Dataset records:

══════════════════════════════

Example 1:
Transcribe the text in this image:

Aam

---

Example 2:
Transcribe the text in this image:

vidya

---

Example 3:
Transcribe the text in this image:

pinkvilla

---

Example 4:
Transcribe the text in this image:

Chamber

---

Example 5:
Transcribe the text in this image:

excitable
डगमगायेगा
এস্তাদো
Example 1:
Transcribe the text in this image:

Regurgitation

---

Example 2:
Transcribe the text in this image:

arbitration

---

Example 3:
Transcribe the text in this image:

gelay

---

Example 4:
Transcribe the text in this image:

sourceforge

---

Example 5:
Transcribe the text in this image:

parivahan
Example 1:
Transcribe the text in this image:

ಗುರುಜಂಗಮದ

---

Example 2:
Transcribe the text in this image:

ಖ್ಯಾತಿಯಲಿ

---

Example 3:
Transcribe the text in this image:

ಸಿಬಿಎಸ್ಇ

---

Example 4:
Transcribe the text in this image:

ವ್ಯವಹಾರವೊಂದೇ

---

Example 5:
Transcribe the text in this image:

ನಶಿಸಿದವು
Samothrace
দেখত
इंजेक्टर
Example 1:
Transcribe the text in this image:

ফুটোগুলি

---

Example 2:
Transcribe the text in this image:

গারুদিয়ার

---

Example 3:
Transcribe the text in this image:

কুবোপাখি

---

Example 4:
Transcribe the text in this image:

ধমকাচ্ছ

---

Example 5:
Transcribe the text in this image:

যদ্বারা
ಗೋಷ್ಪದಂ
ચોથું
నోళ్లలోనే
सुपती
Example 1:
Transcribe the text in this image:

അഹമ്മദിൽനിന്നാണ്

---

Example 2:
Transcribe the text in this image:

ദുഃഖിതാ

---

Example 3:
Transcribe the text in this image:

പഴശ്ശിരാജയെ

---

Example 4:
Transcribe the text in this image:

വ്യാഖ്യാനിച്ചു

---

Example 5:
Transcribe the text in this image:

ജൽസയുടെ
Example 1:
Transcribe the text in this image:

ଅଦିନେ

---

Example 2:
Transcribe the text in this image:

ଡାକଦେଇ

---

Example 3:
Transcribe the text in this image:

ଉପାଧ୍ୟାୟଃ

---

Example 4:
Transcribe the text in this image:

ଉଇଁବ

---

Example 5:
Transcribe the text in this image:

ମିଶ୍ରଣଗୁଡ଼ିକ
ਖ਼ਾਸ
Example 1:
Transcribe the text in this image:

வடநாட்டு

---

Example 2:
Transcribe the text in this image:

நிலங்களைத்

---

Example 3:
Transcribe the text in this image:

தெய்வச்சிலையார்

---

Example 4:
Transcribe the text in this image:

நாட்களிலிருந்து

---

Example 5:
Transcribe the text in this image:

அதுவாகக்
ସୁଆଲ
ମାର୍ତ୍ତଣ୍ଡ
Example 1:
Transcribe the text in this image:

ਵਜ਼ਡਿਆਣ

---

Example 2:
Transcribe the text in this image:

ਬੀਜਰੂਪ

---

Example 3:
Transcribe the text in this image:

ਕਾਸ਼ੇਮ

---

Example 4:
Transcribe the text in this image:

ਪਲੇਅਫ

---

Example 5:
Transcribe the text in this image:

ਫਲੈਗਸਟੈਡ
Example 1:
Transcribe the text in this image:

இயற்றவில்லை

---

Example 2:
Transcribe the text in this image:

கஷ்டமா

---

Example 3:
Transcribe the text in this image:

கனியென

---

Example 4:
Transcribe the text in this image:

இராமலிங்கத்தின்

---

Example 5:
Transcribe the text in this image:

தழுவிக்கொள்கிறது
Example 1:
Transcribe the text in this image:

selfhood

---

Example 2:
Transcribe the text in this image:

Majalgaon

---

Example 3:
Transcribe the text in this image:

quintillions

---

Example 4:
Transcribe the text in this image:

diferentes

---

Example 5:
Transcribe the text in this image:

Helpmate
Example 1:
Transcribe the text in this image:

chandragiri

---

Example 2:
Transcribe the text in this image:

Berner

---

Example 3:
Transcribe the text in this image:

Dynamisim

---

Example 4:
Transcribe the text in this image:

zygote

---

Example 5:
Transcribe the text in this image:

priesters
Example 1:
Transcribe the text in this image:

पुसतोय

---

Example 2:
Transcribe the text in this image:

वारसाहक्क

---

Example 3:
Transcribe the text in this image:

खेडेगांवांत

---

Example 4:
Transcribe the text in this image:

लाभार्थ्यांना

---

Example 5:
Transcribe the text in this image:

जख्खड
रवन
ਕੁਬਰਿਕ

══════════════════════════════

Set exercise - Turn every line of the listing above into a numbered list, leaving out the blank lines.

The reply -
1. Example 1:
2. Transcribe the text in this image:
3. Aam
4. ---
5. Example 2:
6. Transcribe the text in this image:
7. vidya
8. ---
9. Example 3:
10. Transcribe the text in this image:
11. pinkvilla
12. ---
13. Example 4:
14. Transcribe the text in this image:
15. Chamber
16. ---
17. Example 5:
18. Transcribe the text in this image:
19. excitable
20. डगमगायेगा
21. এস্তাদো
22. Example 1:
23. Transcribe the text in this image:
24. Regurgitation
25. ---
26. Example 2:
27. Transcribe the text in this image:
28. arbitration
29. ---
30. Example 3:
31. Transcribe the text in this image:
32. gelay
33. ---
34. Example 4:
35. Transcribe the text in this image:
36. sourceforge
37. ---
38. Example 5:
39. Transcribe the text in this image:
40. parivahan
41. Example 1:
42. Transcribe the text in this image:
43. ಗುರುಜಂಗಮದ
44. ---
45. Example 2:
46. Transcribe the text in this image:
47. ಖ್ಯಾತಿಯಲಿ
48. ---
49. Example 3:
50. Transcribe the text in this image:
51. ಸಿಬಿಎಸ್ಇ
52. ---
53. Example 4:
54. Transcribe the text in this image:
55. ವ್ಯವಹಾರವೊಂದೇ
56. ---
57. Example 5:
58. Transcribe the text in this image:
59. ನಶಿಸಿದವು
60. Samothrace
61. দেখত
62. इंजेक्टर
63. Example 1:
64. Transcribe the text in this image:
65. ফুটোগুলি
66. ---
67. Example 2:
68. Transcribe the text in this image:
69. গারুদিয়ার
70. ---
71. Example 3:
72. Transcribe the text in this image:
73. কুবোপাখি
74. ---
75. Example 4:
76. Transcribe the text in this image:
77. ধমকাচ্ছ
78. ---
79. Example 5:
80. Transcribe the text in this image:
81. যদ্বারা
82. ಗೋಷ್ಪದಂ
83. ચોથું
84. నోళ్లలోనే
85. सुपती
86. Example 1:
87. Transcribe the text in this image:
88. അഹമ്മദിൽനിന്നാണ്
89. ---
90. Example 2:
91. Transcribe the text in this image:
92. ദുഃഖിതാ
93. ---
94. Example 3:
95. Transcribe the text in this image:
96. പഴശ്ശിരാജയെ
97. ---
98. Example 4:
99. Transcribe the text in this image:
100. വ്യാഖ്യാനിച്ചു
101. ---
102. Example 5:
103. Transcribe the text in this image:
104. ജൽസയുടെ
105. Example 1:
106. Transcribe the text in this image:
107. ଅଦିନେ
108. ---
109. Example 2:
110. Transcribe the text in this image:
111. ଡାକଦେଇ
112. ---
113. Example 3:
114. Transcribe the text in this image:
115. ଉପାଧ୍ୟାୟଃ
116. ---
117. Example 4:
118. Transcribe the text in this image:
119. ଉଇଁବ
120. ---
121. Example 5:
122. Transcribe the text in this image:
123. ମିଶ୍ରଣଗୁଡ଼ିକ
124. ਖ਼ਾਸ
125. Example 1:
126. Transcribe the text in this image:
127. வடநாட்டு
128. ---
129. Example 2:
130. Transcribe the text in this image:
131. நிலங்களைத்
132. ---
133. Example 3:
134. Transcribe the text in this image:
135. தெய்வச்சிலையார்
136. ---
137. Example 4:
138. Transcribe the text in this image:
139. நாட்களிலிருந்து
140. ---
141. Example 5:
142. Transcribe the text in this image:
143. அதுவாகக்
144. ସୁଆଲ
145. ମାର୍ତ୍ତଣ୍ଡ
146. Example 1:
147. Transcribe the text in this image:
148. ਵਜ਼ਡਿਆਣ
149. ---
150. Example 2:
151. Transcribe the text in this image:
152. ਬੀਜਰੂਪ
153. ---
154. Example 3:
155. Transcribe the text in this image:
156. ਕਾਸ਼ੇਮ
157. ---
158. Example 4:
159. Transcribe the text in this image:
160. ਪਲੇਅਫ
161. ---
162. Example 5:
163. Transcribe the text in this image:
164. ਫਲੈਗਸਟੈਡ
165. Example 1:
166. Transcribe the text in this image:
167. இயற்றவில்லை
168. ---
169. Example 2:
170. Transcribe the text in this image:
171. கஷ்டமா
172. ---
173. Example 3:
174. Transcribe the text in this image:
175. கனியென
176. ---
177. Example 4:
178. Transcribe the text in this image:
179. இராமலிங்கத்தின்
180. ---
181. Example 5:
182. Transcribe the text in this image:
183. தழுவிக்கொள்கிறது
184. Example 1:
185. Transcribe the text in this image:
186. selfhood
187. ---
188. Example 2:
189. Transcribe the text in this image:
190. Majalgaon
191. ---
192. Example 3:
193. Transcribe the text in this image:
194. quintillions
195. ---
196. Example 4:
197. Transcribe the text in this image:
198. diferentes
199. ---
200. Example 5:
201. Transcribe the text in this image:
202. Helpmate
203. Example 1:
204. Transcribe the text in this image:
205. chandragiri
206. ---
207. Example 2:
208. Transcribe the text in this image:
209. Berner
210. ---
211. Example 3:
212. Transcribe the text in this image:
213. Dynamisim
214. ---
215. Example 4:
216. Transcribe the text in this image:
217. zygote
218. ---
219. Example 5:
220. Transcribe the text in this image:
221. priesters
222. Example 1:
223. Transcribe the text in this image:
224. पुसतोय
225. ---
226. Example 2:
227. Transcribe the text in this image:
228. वारसाहक्क
229. ---
230. Example 3:
231. Transcribe the text in this image:
232. खेडेगांवांत
233. ---
234. Example 4:
235. Transcribe the text in this image:
236. लाभार्थ्यांना
237. ---
238. Example 5:
239. Transcribe the text in this image:
240. जख्खड
241. रवन
242. ਕੁਬਰਿਕ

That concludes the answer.